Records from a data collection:
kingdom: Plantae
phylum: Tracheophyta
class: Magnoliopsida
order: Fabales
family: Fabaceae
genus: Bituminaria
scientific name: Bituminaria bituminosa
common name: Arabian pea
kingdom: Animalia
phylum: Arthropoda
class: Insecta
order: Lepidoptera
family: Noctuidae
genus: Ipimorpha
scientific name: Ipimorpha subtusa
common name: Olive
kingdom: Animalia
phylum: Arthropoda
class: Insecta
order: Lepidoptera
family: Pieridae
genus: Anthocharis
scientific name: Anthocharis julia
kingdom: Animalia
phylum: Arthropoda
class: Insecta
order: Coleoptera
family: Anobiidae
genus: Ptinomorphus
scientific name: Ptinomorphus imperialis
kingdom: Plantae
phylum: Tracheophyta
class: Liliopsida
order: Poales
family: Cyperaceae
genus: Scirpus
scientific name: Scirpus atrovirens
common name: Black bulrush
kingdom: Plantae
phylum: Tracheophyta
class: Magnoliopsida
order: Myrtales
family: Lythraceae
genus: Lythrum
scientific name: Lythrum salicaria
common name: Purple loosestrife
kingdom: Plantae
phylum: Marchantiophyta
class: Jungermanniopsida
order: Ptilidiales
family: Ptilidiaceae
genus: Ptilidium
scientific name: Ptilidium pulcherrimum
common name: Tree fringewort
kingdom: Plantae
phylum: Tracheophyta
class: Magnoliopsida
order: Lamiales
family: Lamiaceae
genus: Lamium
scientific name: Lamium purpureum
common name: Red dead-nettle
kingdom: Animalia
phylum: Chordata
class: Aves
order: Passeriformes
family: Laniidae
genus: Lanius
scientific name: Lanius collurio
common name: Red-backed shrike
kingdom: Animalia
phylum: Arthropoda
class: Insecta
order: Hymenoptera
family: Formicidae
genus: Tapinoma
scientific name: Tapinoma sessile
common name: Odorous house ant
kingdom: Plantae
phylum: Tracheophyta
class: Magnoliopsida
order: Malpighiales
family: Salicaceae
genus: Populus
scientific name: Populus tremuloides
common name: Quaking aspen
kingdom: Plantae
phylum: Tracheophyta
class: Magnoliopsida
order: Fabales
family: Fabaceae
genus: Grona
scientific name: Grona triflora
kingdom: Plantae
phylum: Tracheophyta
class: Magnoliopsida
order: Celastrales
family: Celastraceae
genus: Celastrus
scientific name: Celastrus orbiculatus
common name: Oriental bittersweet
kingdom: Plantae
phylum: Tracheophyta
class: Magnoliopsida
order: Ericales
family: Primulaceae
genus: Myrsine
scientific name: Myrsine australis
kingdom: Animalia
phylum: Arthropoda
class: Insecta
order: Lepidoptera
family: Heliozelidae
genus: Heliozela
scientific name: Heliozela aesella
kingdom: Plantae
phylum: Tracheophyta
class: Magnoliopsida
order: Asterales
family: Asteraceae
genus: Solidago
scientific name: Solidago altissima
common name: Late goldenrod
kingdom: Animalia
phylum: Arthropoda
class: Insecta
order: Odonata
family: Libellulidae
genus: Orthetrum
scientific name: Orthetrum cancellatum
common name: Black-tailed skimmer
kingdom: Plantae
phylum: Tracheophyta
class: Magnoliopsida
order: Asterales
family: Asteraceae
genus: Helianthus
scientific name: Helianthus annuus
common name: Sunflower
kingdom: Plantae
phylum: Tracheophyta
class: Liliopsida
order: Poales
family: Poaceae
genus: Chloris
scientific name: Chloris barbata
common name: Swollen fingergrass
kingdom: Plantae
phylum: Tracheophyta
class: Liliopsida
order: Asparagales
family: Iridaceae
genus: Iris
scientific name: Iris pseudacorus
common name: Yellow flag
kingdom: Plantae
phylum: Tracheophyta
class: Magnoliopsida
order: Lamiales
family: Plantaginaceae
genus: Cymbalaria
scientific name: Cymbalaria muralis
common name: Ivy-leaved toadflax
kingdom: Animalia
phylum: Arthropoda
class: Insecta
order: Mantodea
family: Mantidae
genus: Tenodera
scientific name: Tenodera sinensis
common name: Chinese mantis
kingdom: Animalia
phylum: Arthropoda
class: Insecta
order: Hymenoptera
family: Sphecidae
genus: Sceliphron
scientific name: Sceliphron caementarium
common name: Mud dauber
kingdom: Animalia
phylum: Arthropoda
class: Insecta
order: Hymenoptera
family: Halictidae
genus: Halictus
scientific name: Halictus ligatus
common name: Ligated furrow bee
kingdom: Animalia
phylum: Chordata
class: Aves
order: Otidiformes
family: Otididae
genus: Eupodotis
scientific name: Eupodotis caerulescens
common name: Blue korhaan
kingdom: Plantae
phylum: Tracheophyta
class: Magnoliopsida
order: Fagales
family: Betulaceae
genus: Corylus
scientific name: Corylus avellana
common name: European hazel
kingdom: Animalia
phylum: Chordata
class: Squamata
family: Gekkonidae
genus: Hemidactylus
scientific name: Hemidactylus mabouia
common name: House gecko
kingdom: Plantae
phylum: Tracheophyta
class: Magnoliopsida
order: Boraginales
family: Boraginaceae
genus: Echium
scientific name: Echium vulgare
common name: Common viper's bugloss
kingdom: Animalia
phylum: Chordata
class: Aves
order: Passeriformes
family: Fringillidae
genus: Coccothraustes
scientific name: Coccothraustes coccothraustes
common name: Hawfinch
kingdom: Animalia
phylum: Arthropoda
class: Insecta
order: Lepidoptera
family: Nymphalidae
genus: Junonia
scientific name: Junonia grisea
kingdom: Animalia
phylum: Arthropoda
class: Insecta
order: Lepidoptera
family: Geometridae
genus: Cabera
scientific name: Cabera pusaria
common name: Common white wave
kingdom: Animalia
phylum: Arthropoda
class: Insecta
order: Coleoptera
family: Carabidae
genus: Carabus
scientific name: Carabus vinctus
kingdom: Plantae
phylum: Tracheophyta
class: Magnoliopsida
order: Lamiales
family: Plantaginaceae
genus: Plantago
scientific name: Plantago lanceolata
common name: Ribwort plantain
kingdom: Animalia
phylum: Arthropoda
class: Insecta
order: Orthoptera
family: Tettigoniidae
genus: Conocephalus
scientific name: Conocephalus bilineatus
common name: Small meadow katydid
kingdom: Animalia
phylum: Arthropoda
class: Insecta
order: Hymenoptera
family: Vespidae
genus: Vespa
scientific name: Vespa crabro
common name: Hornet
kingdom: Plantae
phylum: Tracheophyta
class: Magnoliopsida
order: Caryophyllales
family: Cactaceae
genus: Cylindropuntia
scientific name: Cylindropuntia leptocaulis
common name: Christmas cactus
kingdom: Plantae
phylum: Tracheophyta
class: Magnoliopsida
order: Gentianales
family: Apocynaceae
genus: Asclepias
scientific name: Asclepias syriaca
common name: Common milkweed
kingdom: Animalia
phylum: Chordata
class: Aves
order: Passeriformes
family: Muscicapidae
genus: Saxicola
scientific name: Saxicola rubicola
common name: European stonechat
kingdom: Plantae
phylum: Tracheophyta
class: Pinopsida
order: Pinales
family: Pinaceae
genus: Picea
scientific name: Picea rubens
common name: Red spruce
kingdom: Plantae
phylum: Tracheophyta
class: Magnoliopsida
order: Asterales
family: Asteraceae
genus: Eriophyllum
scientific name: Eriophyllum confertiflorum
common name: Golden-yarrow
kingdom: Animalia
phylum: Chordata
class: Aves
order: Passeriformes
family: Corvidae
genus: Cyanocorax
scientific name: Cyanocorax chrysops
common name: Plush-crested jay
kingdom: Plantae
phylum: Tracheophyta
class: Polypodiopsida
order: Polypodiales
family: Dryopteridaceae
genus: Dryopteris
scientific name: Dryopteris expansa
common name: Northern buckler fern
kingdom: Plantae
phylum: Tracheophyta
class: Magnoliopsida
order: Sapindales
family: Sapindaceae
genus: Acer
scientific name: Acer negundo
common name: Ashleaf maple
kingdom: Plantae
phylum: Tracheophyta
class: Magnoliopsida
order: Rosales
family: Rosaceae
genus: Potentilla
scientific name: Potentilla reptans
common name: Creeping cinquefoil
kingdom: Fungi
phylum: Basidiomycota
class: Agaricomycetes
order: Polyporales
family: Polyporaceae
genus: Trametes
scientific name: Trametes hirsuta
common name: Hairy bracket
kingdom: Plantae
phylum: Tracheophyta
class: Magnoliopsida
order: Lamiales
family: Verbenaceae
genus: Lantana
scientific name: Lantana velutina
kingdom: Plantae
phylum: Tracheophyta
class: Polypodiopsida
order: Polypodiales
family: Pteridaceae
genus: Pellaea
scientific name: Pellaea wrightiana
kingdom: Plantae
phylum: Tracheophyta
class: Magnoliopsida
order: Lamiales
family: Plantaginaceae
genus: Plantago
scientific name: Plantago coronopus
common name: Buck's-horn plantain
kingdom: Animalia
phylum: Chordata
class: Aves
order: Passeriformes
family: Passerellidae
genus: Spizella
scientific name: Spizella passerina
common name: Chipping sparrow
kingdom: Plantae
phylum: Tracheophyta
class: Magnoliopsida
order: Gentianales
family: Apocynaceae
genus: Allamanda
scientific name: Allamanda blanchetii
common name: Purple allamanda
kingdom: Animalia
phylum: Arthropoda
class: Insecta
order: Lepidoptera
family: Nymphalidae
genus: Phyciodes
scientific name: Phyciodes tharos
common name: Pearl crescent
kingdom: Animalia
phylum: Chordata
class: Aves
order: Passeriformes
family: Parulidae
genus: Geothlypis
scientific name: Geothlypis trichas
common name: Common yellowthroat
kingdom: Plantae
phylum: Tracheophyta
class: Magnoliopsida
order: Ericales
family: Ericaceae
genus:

## Stated exercise:
Starting with the line containing "common name: Golden-yarrow" and going on through the line containing "common name: Ashleaf maple", recast those lines as a JSON list of strings, one string per line, leaving out any blank lines.

## Task response:
[
  "common name: Golden-yarrow",
  "kingdom: Animalia",
  "phylum: Chordata",
  "class: Aves",
  "order: Passeriformes",
  "family: Corvidae",
  "genus: Cyanocorax",
  "scientific name: Cyanocorax chrysops",
  "common name: Plush-crested jay",
  "kingdom: Plantae",
  "phylum: Tracheophyta",
  "class: Polypodiopsida",
  "order: Polypodiales",
  "family: Dryopteridaceae",
  "genus: Dryopteris",
  "scientific name: Dryopteris expansa",
  "common name: Northern buckler fern",
  "kingdom: Plantae",
  "phylum: Tracheophyta",
  "class: Magnoliopsida",
  "order: Sapindales",
  "family: Sapindaceae",
  "genus: Acer",
  "scientific name: Acer negundo",
  "common name: Ashleaf maple"
]